Le poète se penche sur la nature bienfaisante, la terre espace agraire de son enfance avec le poème « Graine de maïs » est source de joie et moment de reconnaissance :
L’homme des champs est encore fier comme chaque année La terre a été généreuse et l’enchantement est à son comble Avec foi, il gratifie dame nature d’un sourire de reconnaissance
Protéger la nature et la régénérer est un acte éternel qui mérite d’être salué et perpétué au vu des défis climatiques et environnementaux actuels, d’où le poème « Sapin » dédié à Jean Poupié : Dans mon beau village
Au cœur du pays bamoun
Cette terre séculaire qui a vu passer tant de braves hommes
Ce pays qui a su libérer la femme à sa dignité véritable
Un homme a posé dans sa terre sa marque pour l’éternité
Il a pu rendre à la nature existante son amour pour la terre
Sans s’ériger en donneur de leçons, l’écriture de Serges Ngounga traduit son enracinement dans la réalité quotidienne, la vie, la mort, les valeurs morales, la nature, la culture, la famille, etc.. Ces éléments convoqués sous sa plume constituent une ambroisie qui devrait nourrir l’humanité.
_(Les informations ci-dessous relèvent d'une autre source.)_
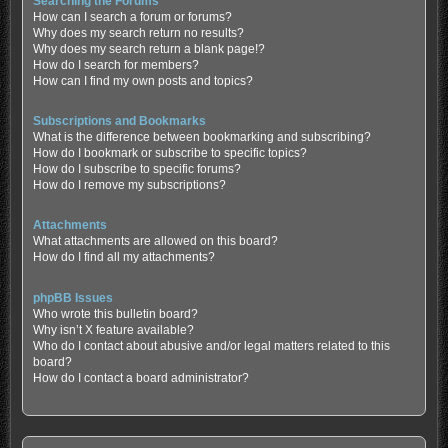
Searching the Forums
How can I search a forum or forums?
Why does my search return no results?
Why does my search return a blank page!?
How do I search for members?
How can I find my own posts and topics?
Subscriptions and Bookmarks
What is the difference between bookmarking and subscribing?
How do I bookmark or subscribe to specific topics?
How do I subscribe to specific forums?
How do I remove my subscriptions?
Attachments
What attachments are allowed on this board?
How do I find all my attachments?
phpBB Issues
Who wrote this bulletin board?
Why isn’t X feature available?
Who do I contact about abusive and/or legal matters related to this
board?
How do I contact a board administrator?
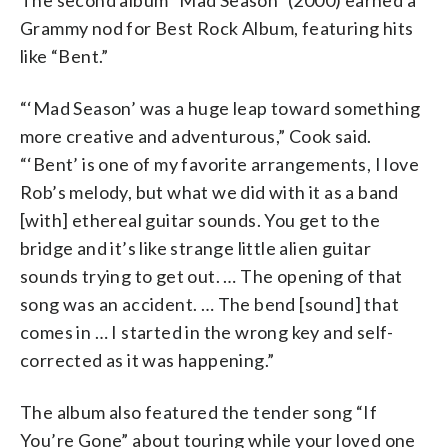
Grammy nod for Best Rock Album, featuring hits
like “Bent.”
“‘Mad Season’ was a huge leap toward something
more creative and adventurous,” Cook said.
“‘Bent’ is one of my favorite arrangements, I love
Rob’s melody, but what we did with it as a band
[with] ethereal guitar sounds. You get to the
bridge and it’s like strange little alien guitar
sounds trying to get out. … The opening of that
song was an accident. … The bend [sound] that
comes in … I started in the wrong key and self-
corrected as it was happening.”
The album also featured the tender song “If
You’re Gone” about touring while your loved one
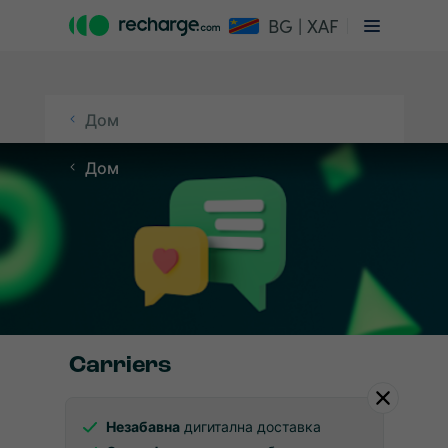
BG | XAF
Дом
Дом
Carriers
Незабавна
дигитална доставка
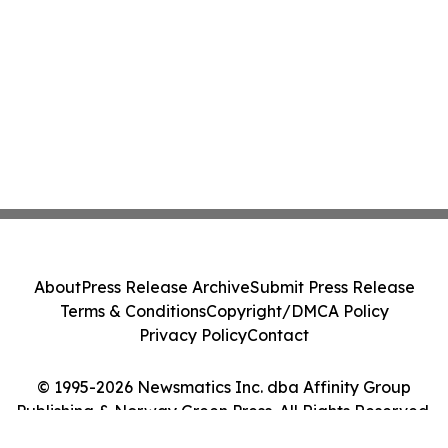
About
Press Release Archive
Submit Press Release
Terms & Conditions
Copyright/DMCA Policy
Privacy Policy
Contact
© 1995-2026 Newsmatics Inc. dba Affinity Group
Publishing & Norway Green Press. All Rights Reserved.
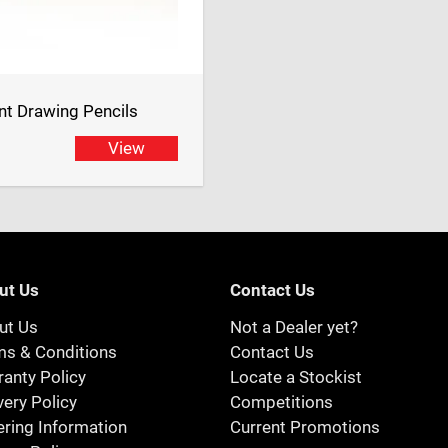
t Drawing Pencils
View
ut Us
Contact Us
ut Us
Not a Dealer yet?
ms & Conditions
Contact Us
anty Policy
Locate a Stockist
very Policy
Competitions
ring Information
Current Promotions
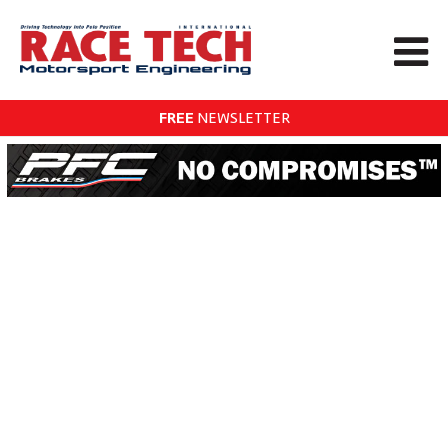
FREE
NEWSLETTER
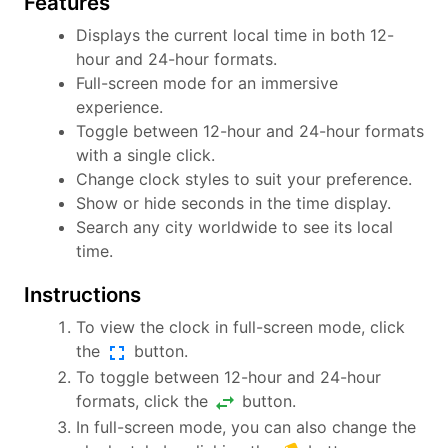
Features
Displays the current local time in both 12-
hour and 24-hour formats.
Full-screen mode for an immersive
experience.
Toggle between 12-hour and 24-hour formats
with a single click.
Change clock styles to suit your preference.
Show or hide seconds in the time display.
Search any city worldwide to see its local
time.
Instructions
To view the clock in full-screen mode, click
fullscreen
the
button.
To toggle between 12-hour and 24-hour
swap_horiz
formats, click the
button.
In full-screen mode, you can also change the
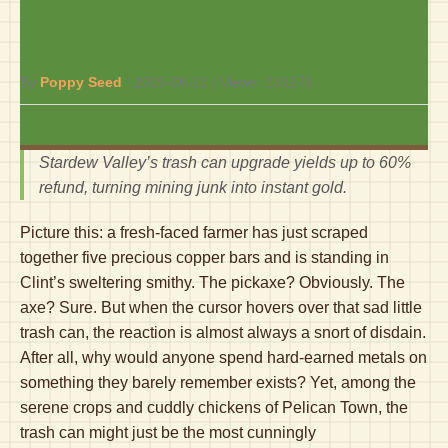
Stardew Valley Deserves
Your Iridium Bars
By
Poppy Seed
|
2026-06-21
| Views:
139279
Stardew Valley’s trash can upgrade yields up to 60%
refund, turning mining junk into instant gold.
Picture this: a fresh-faced farmer has just scraped
together five precious copper bars and is standing in
Clint’s sweltering smithy. The pickaxe? Obviously. The
axe? Sure. But when the cursor hovers over that sad little
trash can, the reaction is almost always a snort of disdain.
After all, why would anyone spend hard-earned metals on
something they barely remember exists? Yet, among the
serene crops and cuddly chickens of Pelican Town, the
trash can might just be the most cunningly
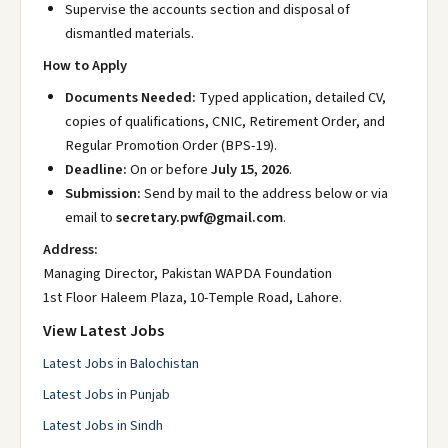
Supervise the accounts section and disposal of
dismantled materials.
How to Apply
Documents Needed:
Typed application, detailed CV,
copies of qualifications, CNIC, Retirement Order, and
Regular Promotion Order (BPS-19).
Deadline:
On or before
July 15, 2026
.
Submission:
Send by mail to the address below or via
email to
secretary.pwf@gmail.com
.
Address:
Managing Director, Pakistan WAPDA Foundation
1st Floor Haleem Plaza, 10-Temple Road, Lahore.
View Latest Jobs
Latest Jobs in Balochistan
Latest Jobs in Punjab
Latest Jobs in Sindh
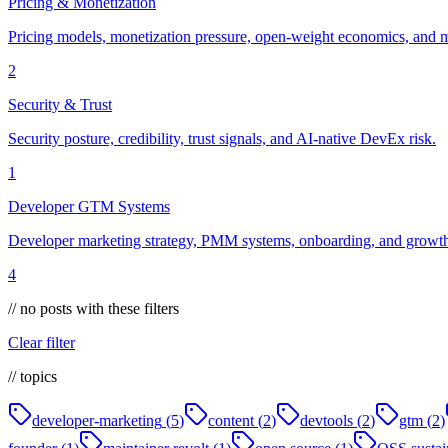
Pricing & Monetization
Pricing models, monetization pressure, open-weight economics, and m
2
Security & Trust
Security posture, credibility, trust signals, and AI-native DevEx risk.
1
Developer GTM Systems
Developer marketing strategy, PMM systems, onboarding, and growth 
4
// no posts with these filters
Clear filter
// topics
developer-marketing
(
5
)
content
(
2
)
devtools
(
2
)
gtm
(
2
)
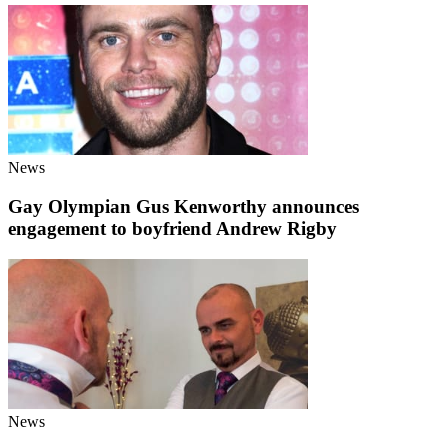
News
Gay Olympian Gus Kenworthy announces
engagement to boyfriend Andrew Rigby
News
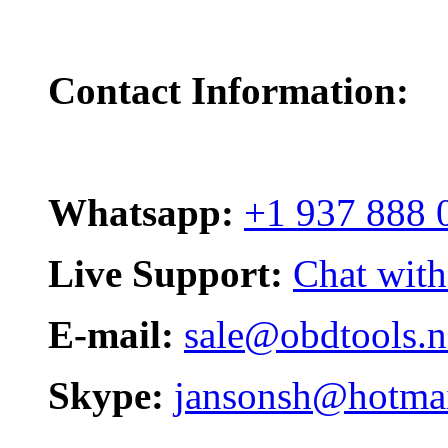
Contact Information:
Whatsapp:
+1 937 888 
Live Support:
Chat with
E-mail:
sale@obdtools.n
Skype:
jansonsh@hotma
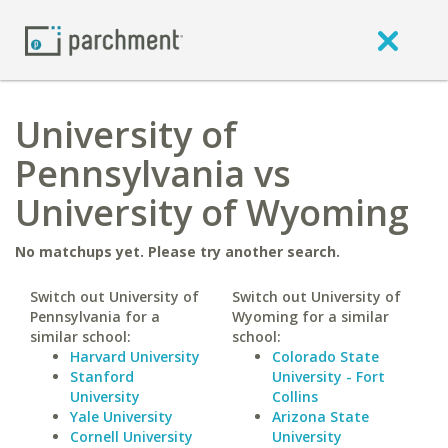
University of
Pennsylvania vs
University of Wyoming
No matchups yet. Please try another search.
Switch out University of
Switch out University of
Pennsylvania for a
Wyoming for a similar
similar school:
school:
Harvard University
Colorado State
Stanford
University - Fort
University
Collins
Yale University
Arizona State
Cornell University
University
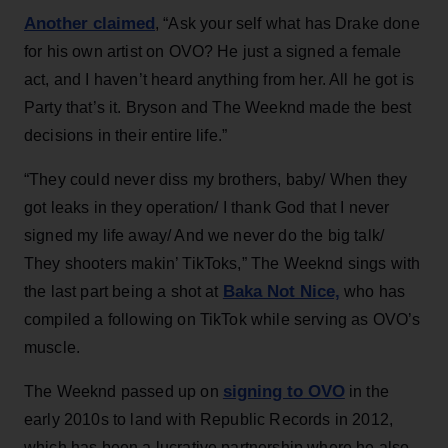
Another claimed
, “Ask your self what has Drake done
for his own artist on OVO? He just a signed a female
act, and I haven’t heard anything from her. All he got is
Party that’s it. Bryson and The Weeknd made the best
decisions in their entire life.”
“They could never diss my brothers, baby/ When they
got leaks in they operation/ I thank God that I never
signed my life away/ And we never do the big talk/
They shooters makin’ TikToks,” The Weeknd sings with
Baka Not Nice,
the last part being a shot at
who has
compiled a following on TikTok while serving as OVO’s
muscle.
signing to OVO
The Weeknd passed up on
in the
early 2010s to land with Republic Records in 2012,
which has been a lucrative partnership where he also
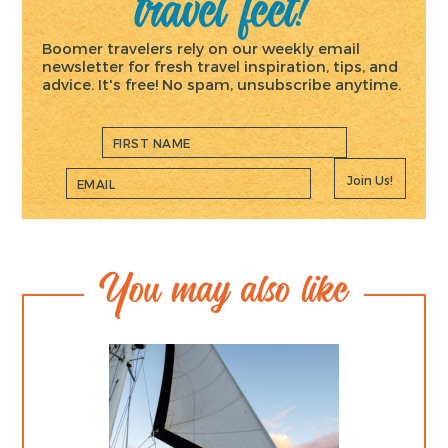
travel feet!
Boomer travelers rely on our weekly email
newsletter for fresh travel inspiration, tips, and
advice. It's free! No spam, unsubscribe anytime.
Join Us!
You may also like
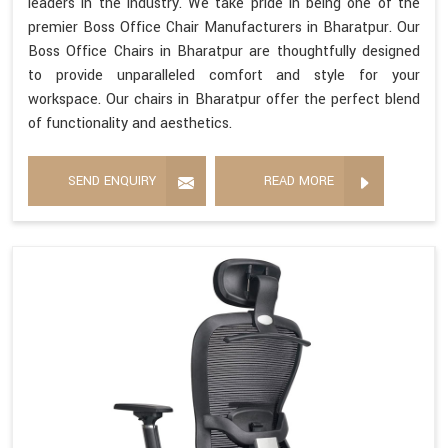
leaders in the industry. We take pride in being one of the
premier Boss Office Chair Manufacturers in Bharatpur. Our
Boss Office Chairs in Bharatpur are thoughtfully designed
to provide unparalleled comfort and style for your
workspace. Our chairs in Bharatpur offer the perfect blend
of functionality and aesthetics.
SEND ENQUIRY
READ MORE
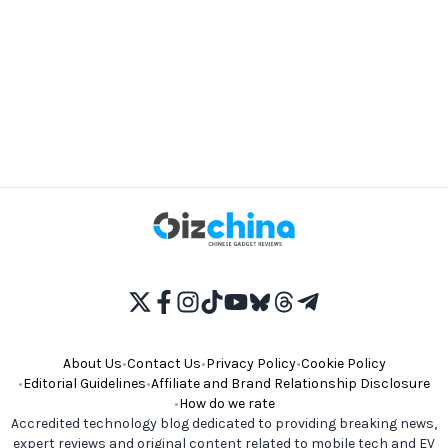
About Us
•
Contact Us
•
Privacy Policy
•
Cookie Policy
•
Editorial Guidelines
•
Affiliate and Brand Relationship Disclosure
•
How do we rate
Accredited technology blog dedicated to providing breaking news,
expert reviews and original content related to mobile tech and EV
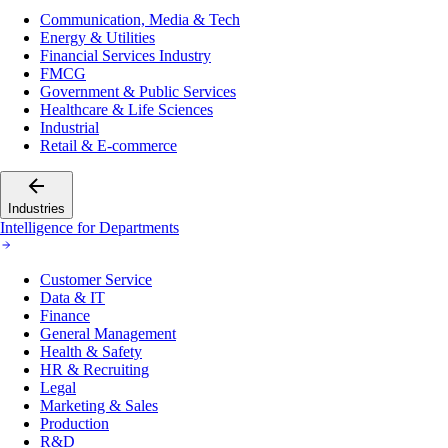
Communication, Media & Tech
Energy & Utilities
Financial Services Industry
FMCG
Government & Public Services
Healthcare & Life Sciences
Industrial
Retail & E-commerce
Industries
Intelligence for Departments
Customer Service
Data & IT
Finance
General Management
Health & Safety
HR & Recruiting
Legal
Marketing & Sales
Production
R&D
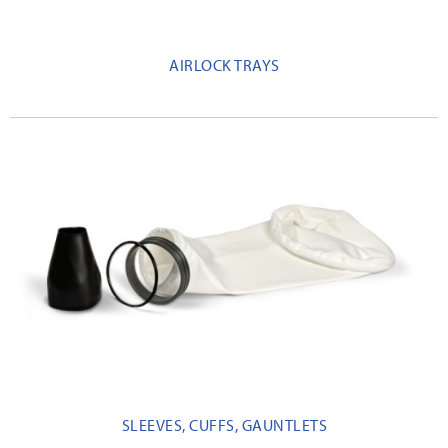
AIRLOCK TRAYS
SLEEVES, CUFFS, GAUNTLETS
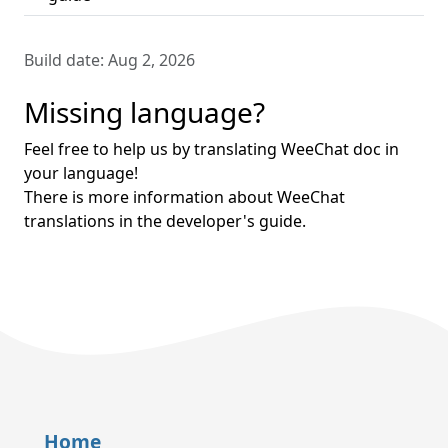
Build date:
Aug 2, 2026
Missing language?
Feel free to help us by translating WeeChat doc in
your language!
There is more information about WeeChat
translations in the developer's guide.
Home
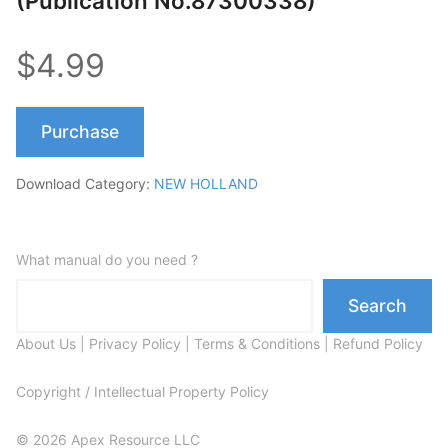
(Publication No.87300338)
$4.99
Purchase
Download Category:
NEW HOLLAND
What manual do you need ?
Search
About Us
|
Privacy Policy
|
Terms & Conditions
|
Refund Policy
Copyright / Intellectual Property Policy
© 2026 Apex Resource LLC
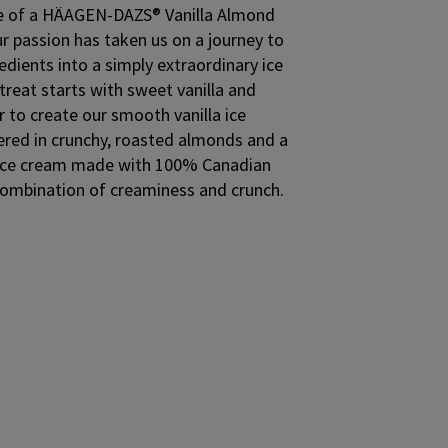
aste of a HÄAGEN-DAZS® Vanilla Almond
ur passion has taken us on a journey to
edients into a simply extraordinary ice
treat starts with sweet vanilla and
 to create our smooth vanilla ice
ered in crunchy, roasted almonds and a
. Ice cream made with 100% Canadian
t combination of creaminess and crunch.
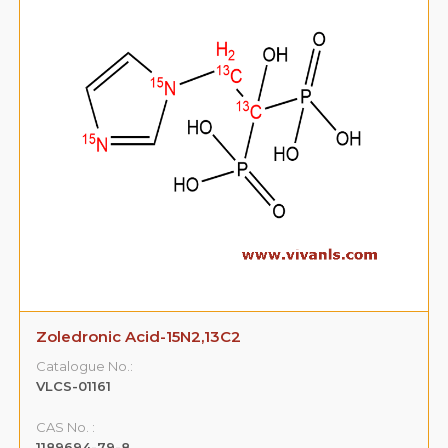
Zoledronic Acid-15N2,13C2
Catalogue No.:
VLCS-01161
CAS No. :
1189694-79-8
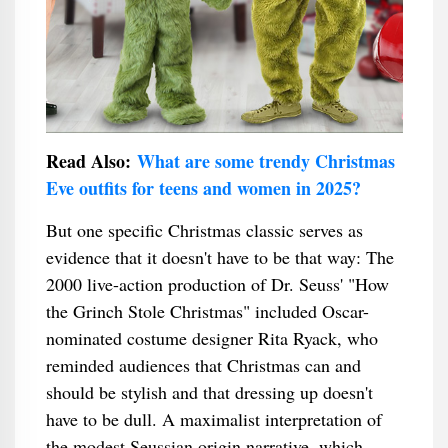
Read Also:
What are some trendy Christmas
Eve outfits for teens and women in 2025?
But one specific Christmas classic serves as
evidence that it doesn't have to be that way: The
2000 live-action production of Dr. Seuss' "How
the Grinch Stole Christmas" included Oscar-
nominated costume designer Rita Ryack, who
reminded audiences that Christmas can and
should be stylish and that dressing up doesn't
have to be dull. A maximalist interpretation of
the modest Seussian origin narrative, which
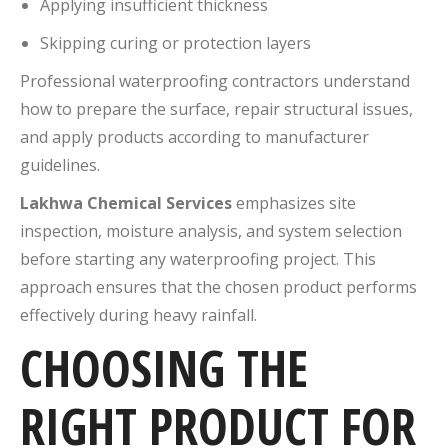
Applying insufficient thickness
Skipping curing or protection layers
Professional waterproofing contractors understand
how to prepare the surface, repair structural issues,
and apply products according to manufacturer
guidelines.
Lakhwa Chemical Services
emphasizes site
inspection, moisture analysis, and system selection
before starting any waterproofing project. This
approach ensures that the chosen product performs
effectively during heavy rainfall.
CHOOSING THE
RIGHT PRODUCT FOR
Le poète, par le lyrisme de la réalité essaye d’apporter des réponses aux questions que se posent l’Homme sur son existence.
Avec des mots habillés de rimes, de sonorités et d’images, le poète imprime un rythme à son écriture similaire à nos sensations et à nos émotions. On ne saurait achever ces moments de partage sans toutefois évoquer la recherche laborieuse effectuée par le poète Ngounga qui consiste à doter chaque poème d’une épigraphe. Contrairement à sa place initiale qui est au début du texte, il a choisi de la placer à la fin. Les épigraphes des poèmes de Serges Ngounga viennent suggérer au lecteur une idée, des intentions de l’auteur. Ces épigraphes toutes allographes fonctionnement comme des indications qui mettent en exergue l’esprit du poème.